▸ TASK GOAL:
Every line of the listing below should come back exactly as written, with no images.

--- START ---

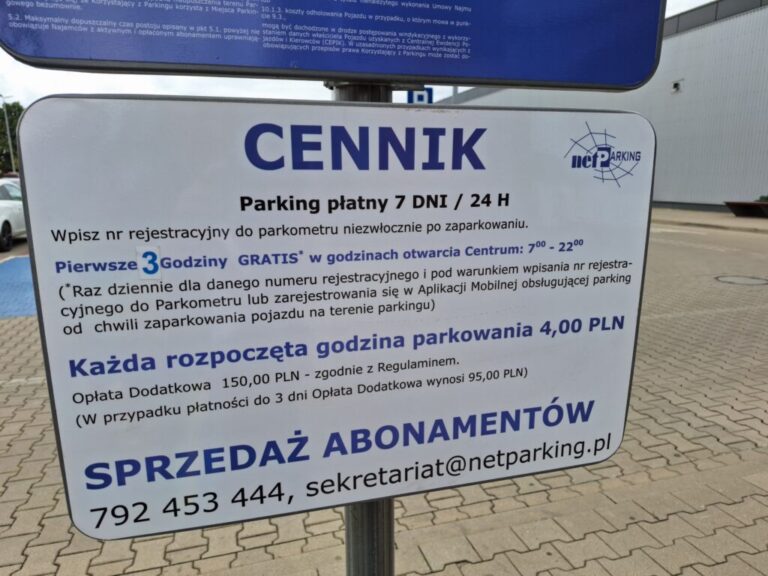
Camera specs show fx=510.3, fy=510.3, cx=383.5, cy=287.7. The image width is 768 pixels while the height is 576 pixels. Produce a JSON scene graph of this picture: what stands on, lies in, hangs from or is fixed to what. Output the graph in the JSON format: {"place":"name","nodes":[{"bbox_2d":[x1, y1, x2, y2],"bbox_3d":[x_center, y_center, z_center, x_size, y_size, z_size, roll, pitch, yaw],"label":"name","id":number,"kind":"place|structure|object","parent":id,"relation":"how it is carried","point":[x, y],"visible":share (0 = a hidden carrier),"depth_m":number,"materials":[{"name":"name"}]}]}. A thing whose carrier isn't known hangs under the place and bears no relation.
{"place":"outdoors","nodes":[
{"label":"outdoors","id":0,"kind":"place"},
{"bbox_2d":[0,256,36,317],"label":"blue pavement","id":1,"kind":"structure","parent":0,"point":[27,273],"materials":[{"name":"blue paint"}]},
{"bbox_2d":[0,0,721,106],"label":"sky","id":2,"kind":"structure","parent":0,"point":[72,84],"materials":[{"name":"white"}]},
{"bbox_2d":[0,210,766,575],"label":"brick pavement","id":3,"kind":"structure","parent":0,"point":[18,394],"materials":[{"name":"grey brick"}]},
{"bbox_2d":[0,178,25,250],"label":"white car","id":4,"kind":"object","parent":3,"relation":"on","point":[7,205],"visible":0.58,"depth_m":10.83,"materials":[{"name":"white metal"}]},
{"bbox_2d":[335,83,395,575],"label":"sign pole","id":5,"kind":"object","parent":3,"relation":"on","point":[391,546],"visible":0.2,"depth_m":1.16,"materials":[{"name":"metal"}]},
{"bbox_2d":[0,0,667,92],"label":"blue sign","id":6,"kind":"object","parent":5,"relation":"attached to","point":[628,83],"visible":0.98,"depth_m":0.80,"materials":[{"name":"blue metal"}]},
{"bbox_2d":[10,100,658,538],"bbox_3d":[0.006,0.037,0.941,1.362,0.716,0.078,-4,13,-17],"label":"sign","id":7,"kind":"object","parent":5,"relation":"attached to","point":[50,104],"visible":0.97,"depth_m":0.87,"materials":[{"name":"white metal"}]},
{"bbox_2d":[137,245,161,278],"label":"sticker","id":8,"kind":"object","parent":7,"relation":"attached to","point":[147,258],"visible":0.98,"depth_m":0.83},
{"bbox_2d":[715,274,767,285],"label":"manhole cover","id":9,"kind":"object","parent":3,"relation":"in","point":[733,279],"visible":0.95,"depth_m":7.29,"materials":[{"name":"metal"}]},
{"bbox_2d":[724,201,767,217],"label":"planter","id":10,"kind":"object","parent":3,"relation":"on","point":[733,204],"visible":0.98,"depth_m":16.38,"materials":[{"name":"brown wood"}]},
{"bbox_2d":[754,194,767,201],"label":"shrub","id":11,"kind":"object","parent":10,"relation":"in","point":[767,199],"visible":0.38,"depth_m":16.07,"materials":[{"name":"green plant"}]},
{"bbox_2d":[448,0,767,212],"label":"building","id":12,"kind":"structure","parent":0,"point":[706,33],"depth_m":18.47,"materials":[{"name":"grey metal"}]},
{"bbox_2d":[671,79,682,92],"bbox_3d":[10.180,-7.031,17.788,0.294,0.362,0.373,-4,13,-17],"label":"wall lamp","id":13,"kind":"object","parent":12,"relation":"attached to","point":[678,87],"visible":0.96,"depth_m":17.76,"materials":[{"name":"black"}]},
{"bbox_2d":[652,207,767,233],"label":"sidewalk","id":14,"kind":"structure","parent":0,"point":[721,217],"materials":[{"name":"grey concrete"}]},
{"label":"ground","id":15,"kind":"structure","parent":0},
{"bbox_2d":[0,94,14,173],"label":"lamp post","id":16,"kind":"object","parent":15,"relation":"on","point":[7,123],"visible":0.6,"depth_m":36.90,"materials":[{"name":"grey metal"}]},
{"bbox_2d":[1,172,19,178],"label":"car","id":17,"kind":"object","parent":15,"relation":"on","point":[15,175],"visible":0.13,"depth_m":21.03,"materials":[{"name":"red"}]},
{"bbox_2d":[0,99,24,175],"label":"tree","id":18,"kind":"object","parent":15,"relation":"on","point":[15,125],"visible":0.44,"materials":[{"name":"green plant"}]},
{"bbox_2d":[406,87,433,103],"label":"parking sign","id":19,"kind":"object","parent":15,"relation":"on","point":[418,96],"visible":0.42,"depth_m":8.48,"materials":[{"name":"blue"}]}
]}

--- END ---

▸ TASK RESPONSE:
Camera specs show fx=510.3, fy=510.3, cx=383.5, cy=287.7. The image width is 768 pixels while the height is 576 pixels. Produce a JSON scene graph of this picture: what stands on, lies in, hangs from or is fixed to what. Output the graph in the JSON format: {"place":"name","nodes":[{"bbox_2d":[x1, y1, x2, y2],"bbox_3d":[x_center, y_center, z_center, x_size, y_size, z_size, roll, pitch, yaw],"label":"name","id":number,"kind":"place|structure|object","parent":id,"relation":"how it is carried","point":[x, y],"visible":share (0 = a hidden carrier),"depth_m":number,"materials":[{"name":"name"}]}]}. A thing whose carrier isn't known hangs under the place and bears no relation.
{"place":"outdoors","nodes":[
{"label":"outdoors","id":0,"kind":"place"},
{"bbox_2d":[0,256,36,317],"label":"blue pavement","id":1,"kind":"structure","parent":0,"point":[27,273],"materials":[{"name":"blue paint"}]},
{"bbox_2d":[0,0,721,106],"label":"sky","id":2,"kind":"structure","parent":0,"point":[72,84],"materials":[{"name":"white"}]},
{"bbox_2d":[0,210,766,575],"label":"brick pavement","id":3,"kind":"structure","parent":0,"point":[18,394],"materials":[{"name":"grey brick"}]},
{"bbox_2d":[0,178,25,250],"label":"white car","id":4,"kind":"object","parent":3,"relation":"on","point":[7,205],"visible":0.58,"depth_m":10.83,"materials":[{"name":"white metal"}]},
{"bbox_2d":[335,83,395,575],"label":"sign pole","id":5,"kind":"object","parent":3,"relation":"on","point":[391,546],"visible":0.2,"depth_m":1.16,"materials":[{"name":"metal"}]},
{"bbox_2d":[0,0,667,92],"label":"blue sign","id":6,"kind":"object","parent":5,"relation":"attached to","point":[628,83],"visible":0.98,"depth_m":0.80,"materials":[{"name":"blue metal"}]},
{"bbox_2d":[10,100,658,538],"bbox_3d":[0.006,0.037,0.941,1.362,0.716,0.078,-4,13,-17],"label":"sign","id":7,"kind":"object","parent":5,"relation":"attached to","point":[50,104],"visible":0.97,"depth_m":0.87,"materials":[{"name":"white metal"}]},
{"bbox_2d":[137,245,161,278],"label":"sticker","id":8,"kind":"object","parent":7,"relation":"attached to","point":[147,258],"visible":0.98,"depth_m":0.83},
{"bbox_2d":[715,274,767,285],"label":"manhole cover","id":9,"kind":"object","parent":3,"relation":"in","point":[733,279],"visible":0.95,"depth_m":7.29,"materials":[{"name":"metal"}]},
{"bbox_2d":[724,201,767,217],"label":"planter","id":10,"kind":"object","parent":3,"relation":"on","point":[733,204],"visible":0.98,"depth_m":16.38,"materials":[{"name":"brown wood"}]},
{"bbox_2d":[754,194,767,201],"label":"shrub","id":11,"kind":"object","parent":10,"relation":"in","point":[767,199],"visible":0.38,"depth_m":16.07,"materials":[{"name":"green plant"}]},
{"bbox_2d":[448,0,767,212],"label":"building","id":12,"kind":"structure","parent":0,"point":[706,33],"depth_m":18.47,"materials":[{"name":"grey metal"}]},
{"bbox_2d":[671,79,682,92],"bbox_3d":[10.180,-7.031,17.788,0.294,0.362,0.373,-4,13,-17],"label":"wall lamp","id":13,"kind":"object","parent":12,"relation":"attached to","point":[678,87],"visible":0.96,"depth_m":17.76,"materials":[{"name":"black"}]},
{"bbox_2d":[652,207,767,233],"label":"sidewalk","id":14,"kind":"structure","parent":0,"point":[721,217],"materials":[{"name":"grey concrete"}]},
{"label":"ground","id":15,"kind":"structure","parent":0},
{"bbox_2d":[0,94,14,173],"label":"lamp post","id":16,"kind":"object","parent":15,"relation":"on","point":[7,123],"visible":0.6,"depth_m":36.90,"materials":[{"name":"grey metal"}]},
{"bbox_2d":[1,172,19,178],"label":"car","id":17,"kind":"object","parent":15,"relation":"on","point":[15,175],"visible":0.13,"depth_m":21.03,"materials":[{"name":"red"}]},
{"bbox_2d":[0,99,24,175],"label":"tree","id":18,"kind":"object","parent":15,"relation":"on","point":[15,125],"visible":0.44,"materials":[{"name":"green plant"}]},
{"bbox_2d":[406,87,433,103],"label":"parking sign","id":19,"kind":"object","parent":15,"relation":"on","point":[418,96],"visible":0.42,"depth_m":8.48,"materials":[{"name":"blue"}]}
]}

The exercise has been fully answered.